I found the personal development school on insta useful when I was trying to unpick the reasons for the end of my last relationship with an avoidant.

Howtohelpbirds · 05/04/2025 12:12

To be honest, I don't think you are necessarily avoidant. Your behaviour sounds like a natural response to partners who are controlling and invading your boundaries and don't give you an appropriate level of freedom in the relationship. It's like your gut is telling you something, your inbuilt instinctive alarm system that gives you the ick and makes you want to retain the freedom you have left, when you are with a controlling partner. Note that needy insecure behaviour can also be a more covert way to control you through guilt tripping, it's not always as obvious as it was with the last partner you mentioned. Also, it's actually quite natural to become more secretive, about things that shouldn't be a problem, with a controlling partner. Again, because you don't want to give up your personal freedom and friendships (which you have every right to have in a relationship) and because you know there will be drama if you're honest. The alternative to avoidance in these situations can be a huge blow up over things that shouldn't be a problem, it's quite natural to not always have the strength to go through that.
Of course it's healthier to be 100% honest and then deal with it if you recognise that your partner is unreasonable and unwilling to stop the controlling behaviour, to end the relationship. But the reality is that we are not always ready to do that and want to give things a chance and just hope they'll naturally improve until we have absolute evidence that it won't.

The reaction you have with friends is, I think, a trauma response. Them saying how much you mean to them etc, can make you worry that they are going to have expectations on your time and effort that you might not be willing to sacrifice (similar to what your exes did), so that fear might make you want to back off when you hear such statements. Similarly you might struggle to accept help or favours for fear of being in someone's debt and that being used against you.
Luckily you say that there are no repercussions if you don't reciprocate the feelings to your friends, but sometimes it can still take a long time to trust other people and their intentions again.
As per the pp therapy might help with that process if you're worried you are holding yourself back.

bobbinrobinbobbin · 05/04/2025 21:44

@FidosMum84 @Howtohelpbirds Thank you both, that's been really helpful to read. I think I probably have always been avoidant because even as a teenager, the moment someone I liked showed interest in me I went cold and lost interest. I think it's all just been compounded by the abusive relationships and now feels insurmountable.

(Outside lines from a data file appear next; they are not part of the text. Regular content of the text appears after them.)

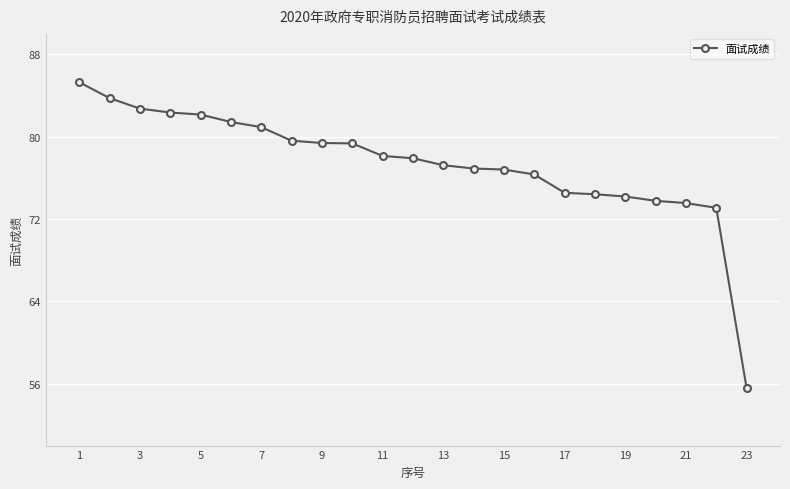

How many lines are shown in the chart?

1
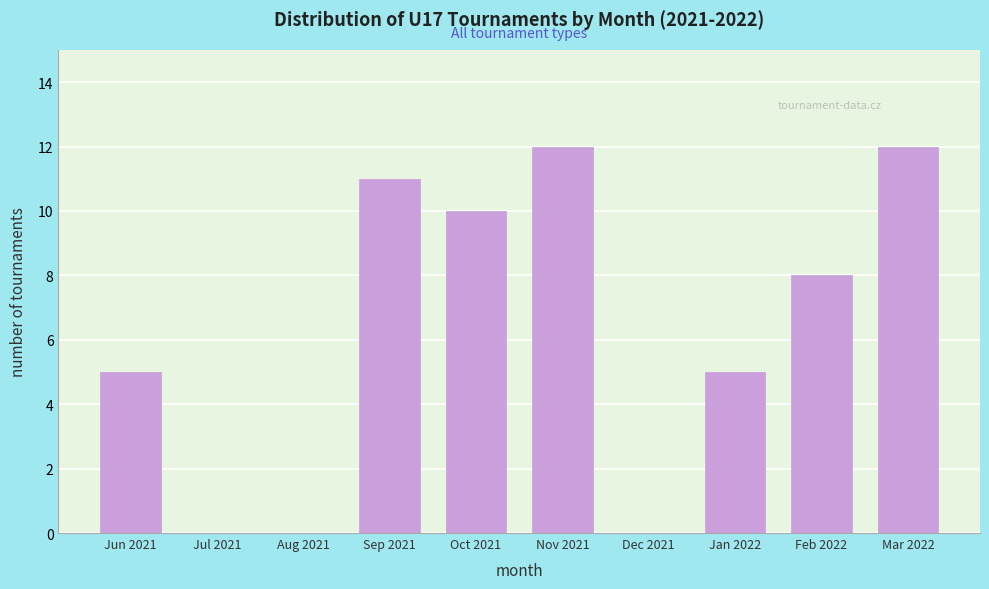

Reading left to right, list all the values displayed in this chart.

Jun 2021=5	Jul 2021=0	Aug 2021=0	Sep 2021=11	Oct 2021=10	Nov 2021=12	Dec 2021=0	Jan 2022=5	Feb 2022=8	Mar 2022=12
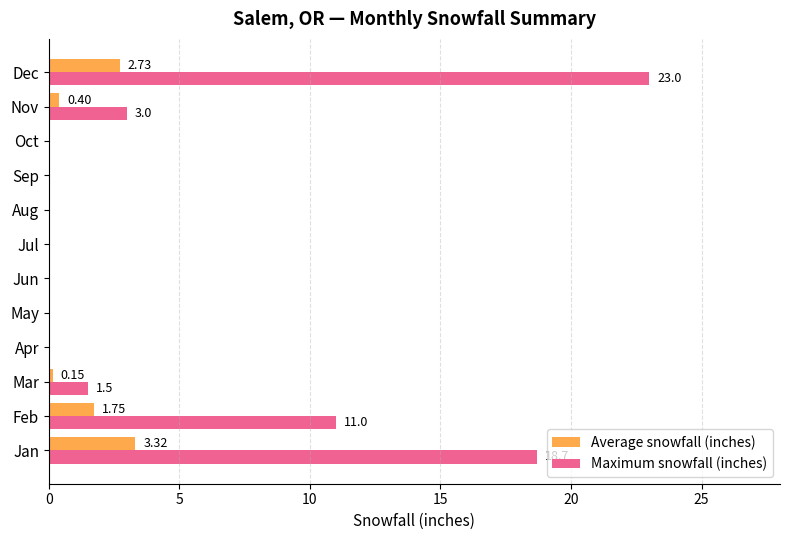

Which category has the highest value in the Maximum snowfall (inches) series?

Dec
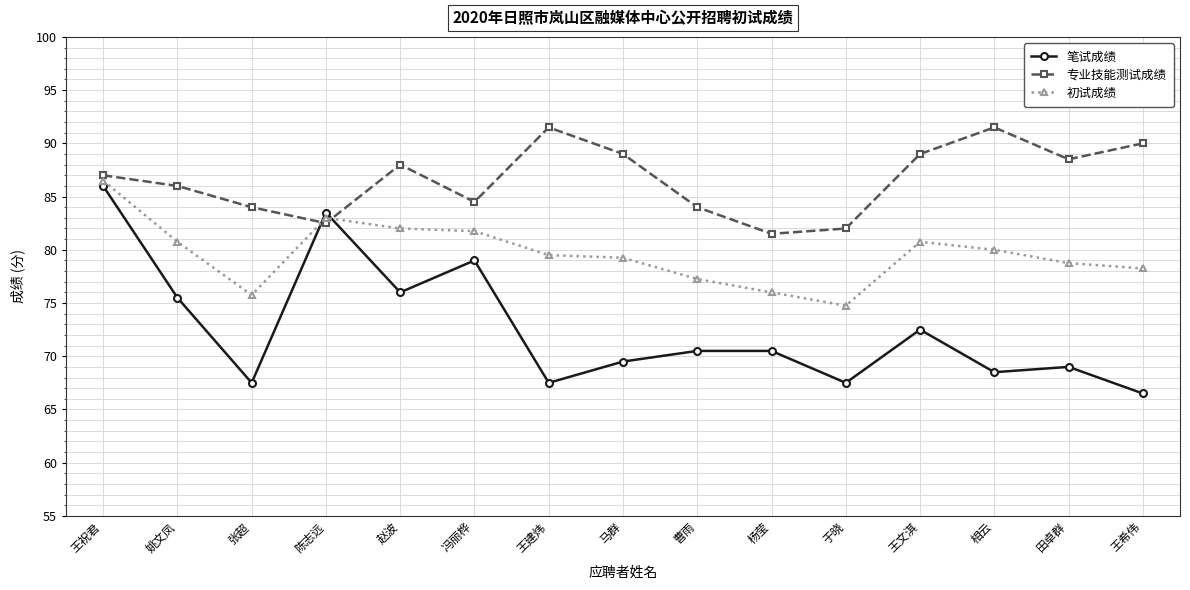

Which series has the largest range (max minus min)?

笔试成绩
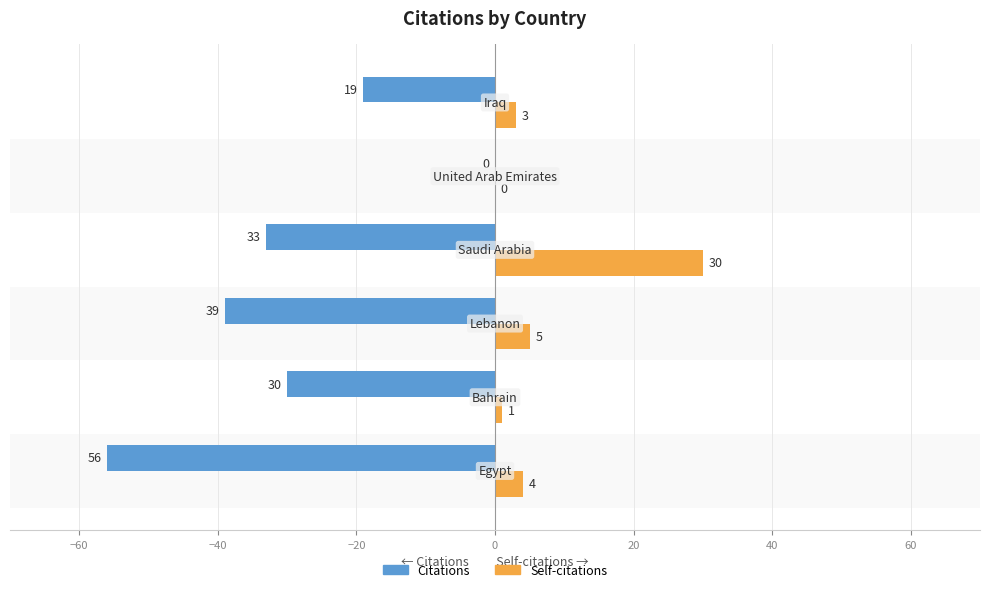

What is the sum of all Self-citations values?

43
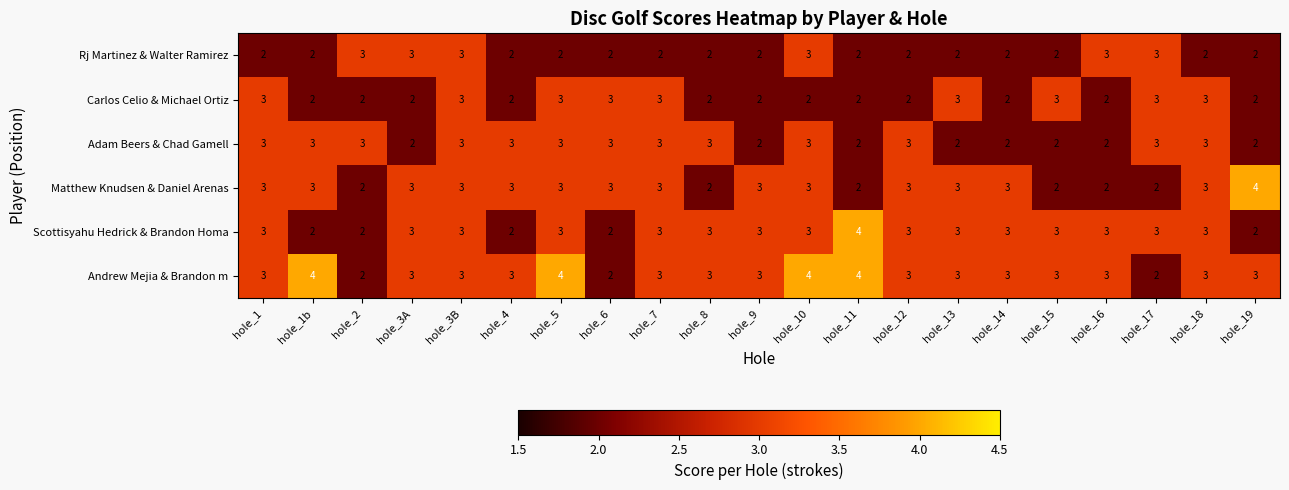

The Matthew Knudsen & Daniel Arenas series shows 3 at hole_6. True or false?

True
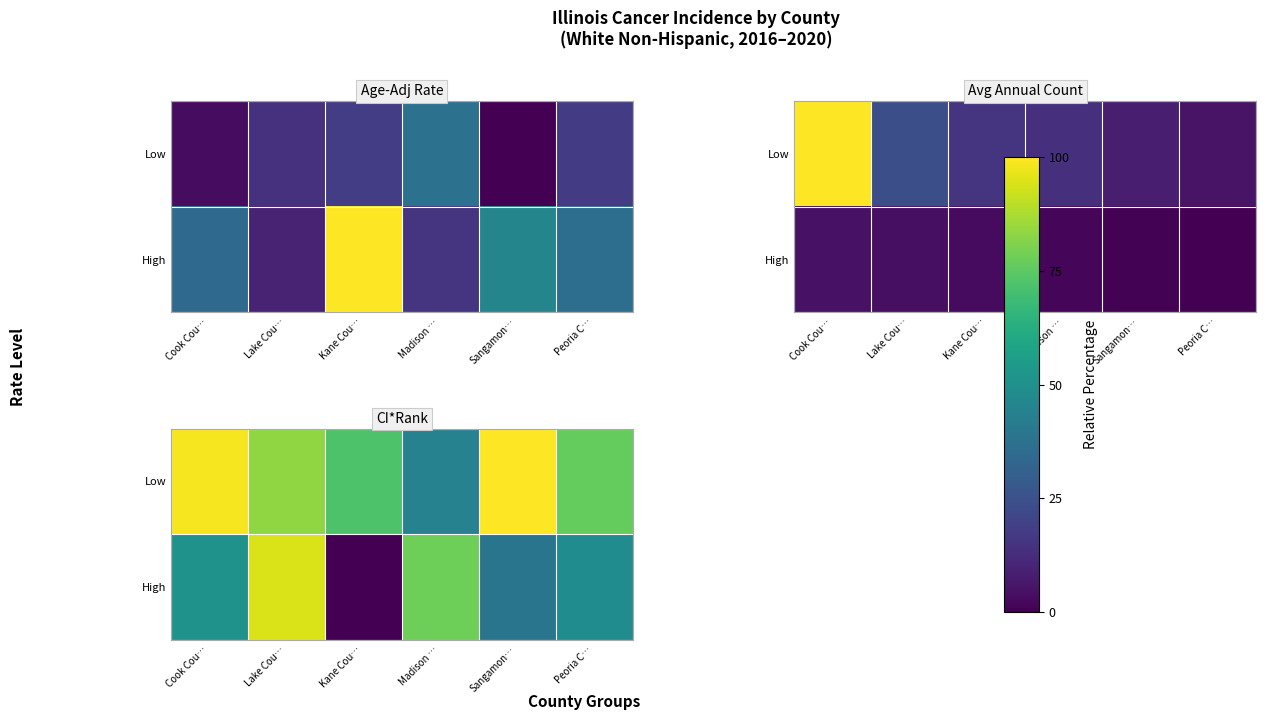

At Sangamon…, list the series in order from largest to smallest.

Low, High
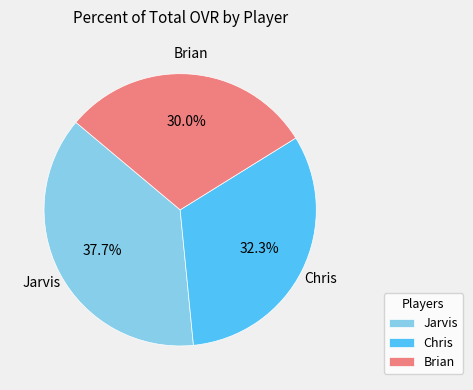

To the nearest percent, what is the combined percentage of Chris and Jarvis?

70%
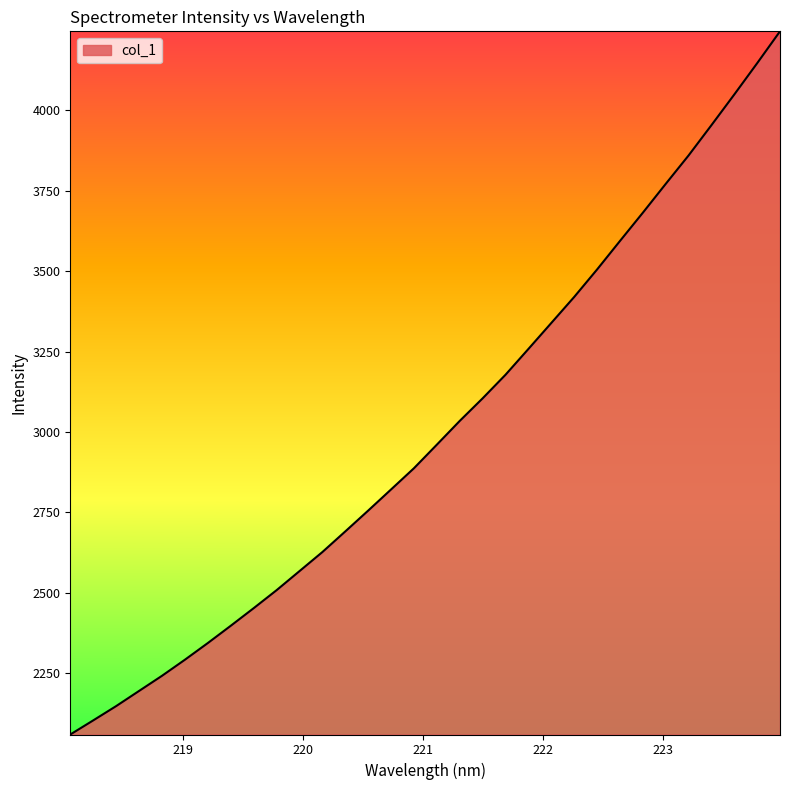

What is the greatest value displayed?

4245.2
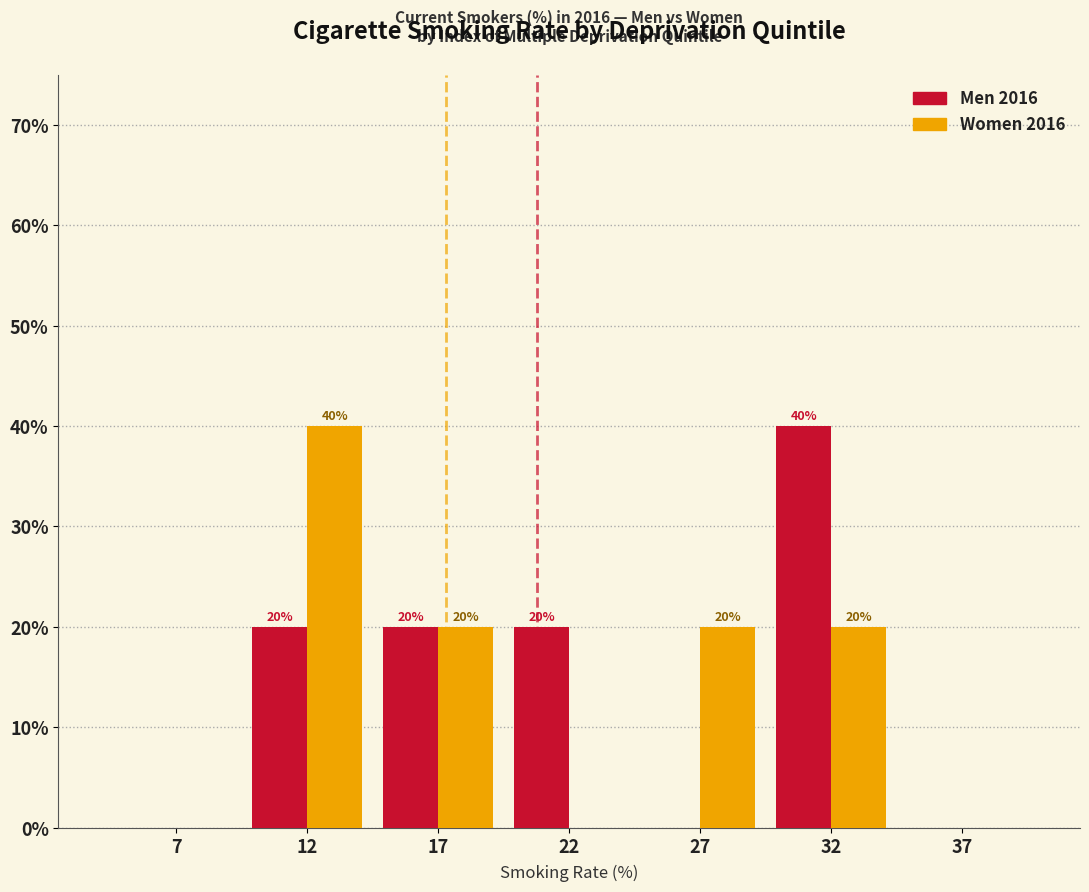

Reading right to left, list all the values displayed in this chart.

Men 2016: 37=0	32=40	27=0	22=20	17=20	12=20	7=0
Women 2016: 37=0	32=20	27=20	22=0	17=20	12=40	7=0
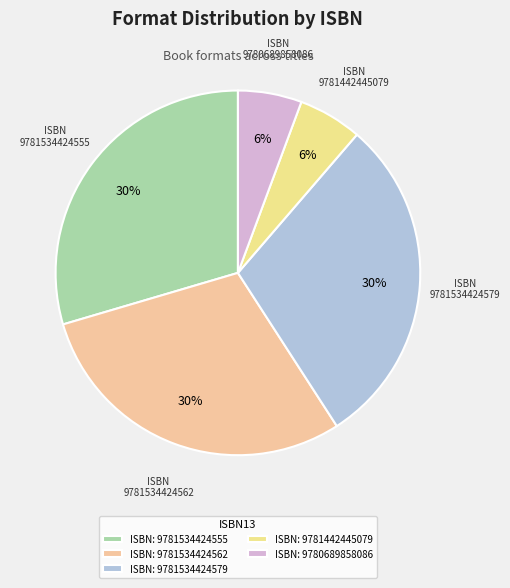

How many slices are in this pie chart?

5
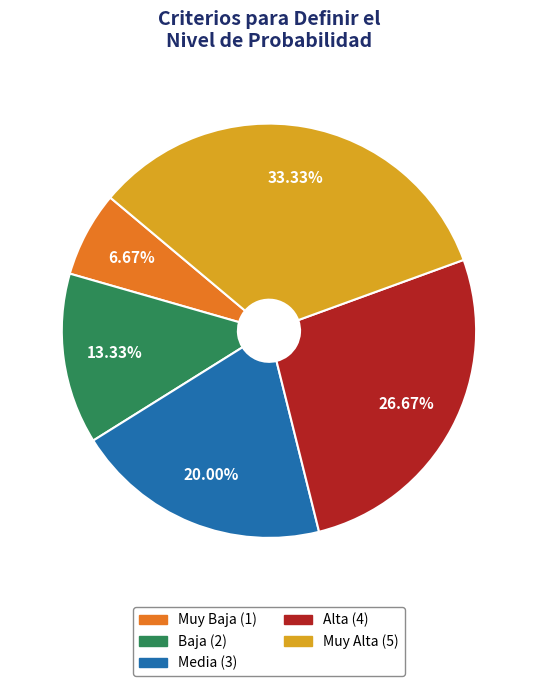

What is the largest slice in the pie chart?

Muy Alta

I did the freedom programme after the last relationship and gained a lot from it. I also read some books which made me think about things in a different way. Around the same time I reached the top of the waiting list to see a psychologist for cognitive analytic therapy, to go through childhood stuff I'd pushed away and how it impacted on my relationships with other people.

So I've done a lot of work, and I feel like a very different person to the person I was at the end of my last relationship four years ago. I still can't imagine myself ever being in another, but I do have feelings for someone for the first time in a long time and it's been bothering me a lot. I've been trying to remind myself that I don't actually have to do anything, I can just sit with the feelings, and have been working on grounding myself. I couldn't do this before, instead I would have removed myself from the situation so that I didn't have to deal with the panic it induced. It's something at least.